◆ **Task to complete**
Reproduce the data below line for line, without changing any characters, and omit the pictures from your copy.

- - - -

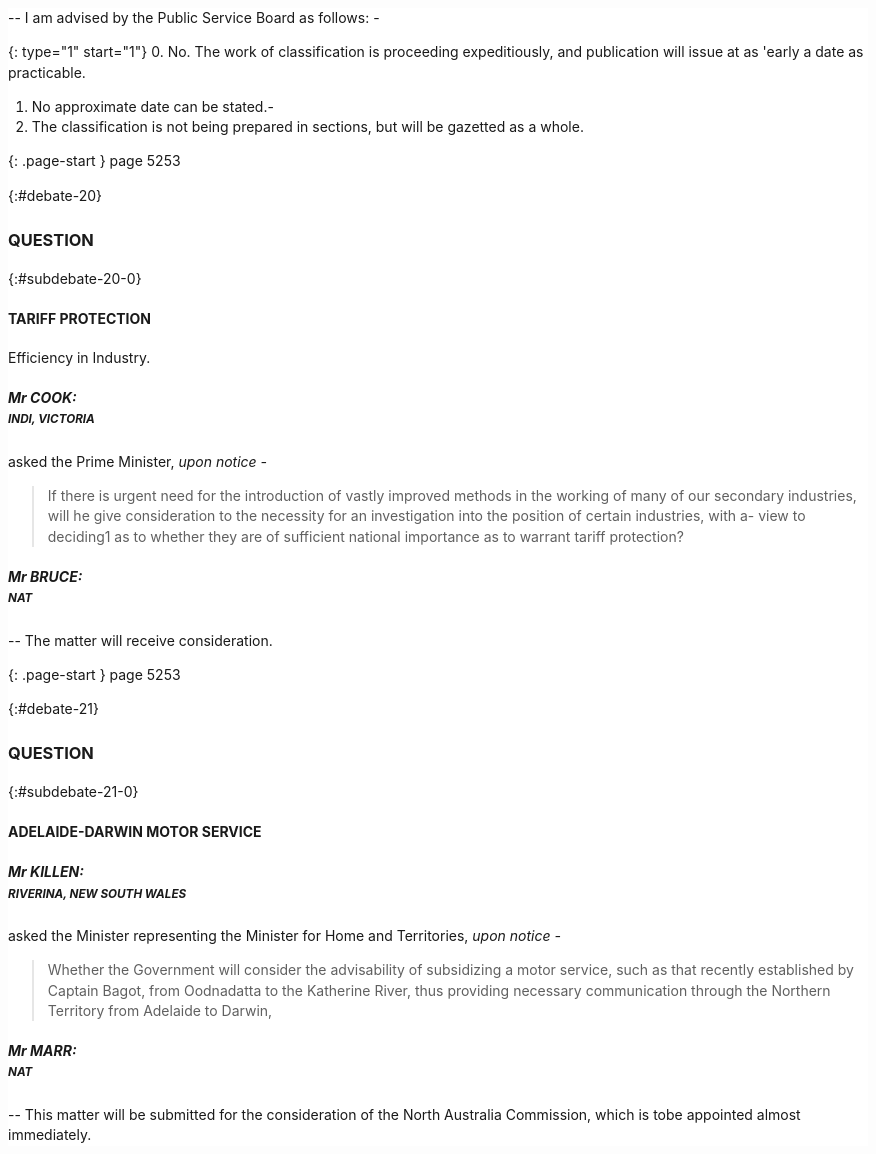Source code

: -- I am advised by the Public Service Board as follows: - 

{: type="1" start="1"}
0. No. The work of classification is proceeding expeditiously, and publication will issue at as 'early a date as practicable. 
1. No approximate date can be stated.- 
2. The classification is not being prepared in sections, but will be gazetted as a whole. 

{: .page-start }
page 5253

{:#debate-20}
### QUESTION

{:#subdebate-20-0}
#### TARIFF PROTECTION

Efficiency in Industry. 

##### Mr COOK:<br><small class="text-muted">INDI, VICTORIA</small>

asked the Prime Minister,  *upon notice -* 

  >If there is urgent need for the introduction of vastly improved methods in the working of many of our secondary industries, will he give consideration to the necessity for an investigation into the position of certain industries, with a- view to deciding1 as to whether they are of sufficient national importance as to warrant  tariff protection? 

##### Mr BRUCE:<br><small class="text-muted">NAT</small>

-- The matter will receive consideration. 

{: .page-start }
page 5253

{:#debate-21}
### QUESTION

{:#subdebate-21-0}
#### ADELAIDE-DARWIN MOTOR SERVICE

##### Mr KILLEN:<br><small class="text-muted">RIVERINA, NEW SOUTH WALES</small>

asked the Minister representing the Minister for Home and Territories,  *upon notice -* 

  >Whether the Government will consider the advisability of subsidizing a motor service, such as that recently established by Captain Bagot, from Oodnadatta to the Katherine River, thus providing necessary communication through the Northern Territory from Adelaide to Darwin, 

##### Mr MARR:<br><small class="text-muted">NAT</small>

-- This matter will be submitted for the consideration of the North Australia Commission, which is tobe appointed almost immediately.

- - - -

◆ **Exercise response**
Source code

: -- I am advised by the Public Service Board as follows: - 

{: type="1" start="1"}
0. No. The work of classification is proceeding expeditiously, and publication will issue at as 'early a date as practicable. 
1. No approximate date can be stated.- 
2. The classification is not being prepared in sections, but will be gazetted as a whole. 

{: .page-start }
page 5253

{:#debate-20}
### QUESTION

{:#subdebate-20-0}
#### TARIFF PROTECTION

Efficiency in Industry. 

##### Mr COOK:<br><small class="text-muted">INDI, VICTORIA</small>

asked the Prime Minister,  *upon notice -* 

  >If there is urgent need for the introduction of vastly improved methods in the working of many of our secondary industries, will he give consideration to the necessity for an investigation into the position of certain industries, with a- view to deciding1 as to whether they are of sufficient national importance as to warrant  tariff protection? 

##### Mr BRUCE:<br><small class="text-muted">NAT</small>

-- The matter will receive consideration. 

{: .page-start }
page 5253

{:#debate-21}
### QUESTION

{:#subdebate-21-0}
#### ADELAIDE-DARWIN MOTOR SERVICE

##### Mr KILLEN:<br><small class="text-muted">RIVERINA, NEW SOUTH WALES</small>

asked the Minister representing the Minister for Home and Territories,  *upon notice -* 

  >Whether the Government will consider the advisability of subsidizing a motor service, such as that recently established by Captain Bagot, from Oodnadatta to the Katherine River, thus providing necessary communication through the Northern Territory from Adelaide to Darwin, 

##### Mr MARR:<br><small class="text-muted">NAT</small>

-- This matter will be submitted for the consideration of the North Australia Commission, which is tobe appointed almost immediately.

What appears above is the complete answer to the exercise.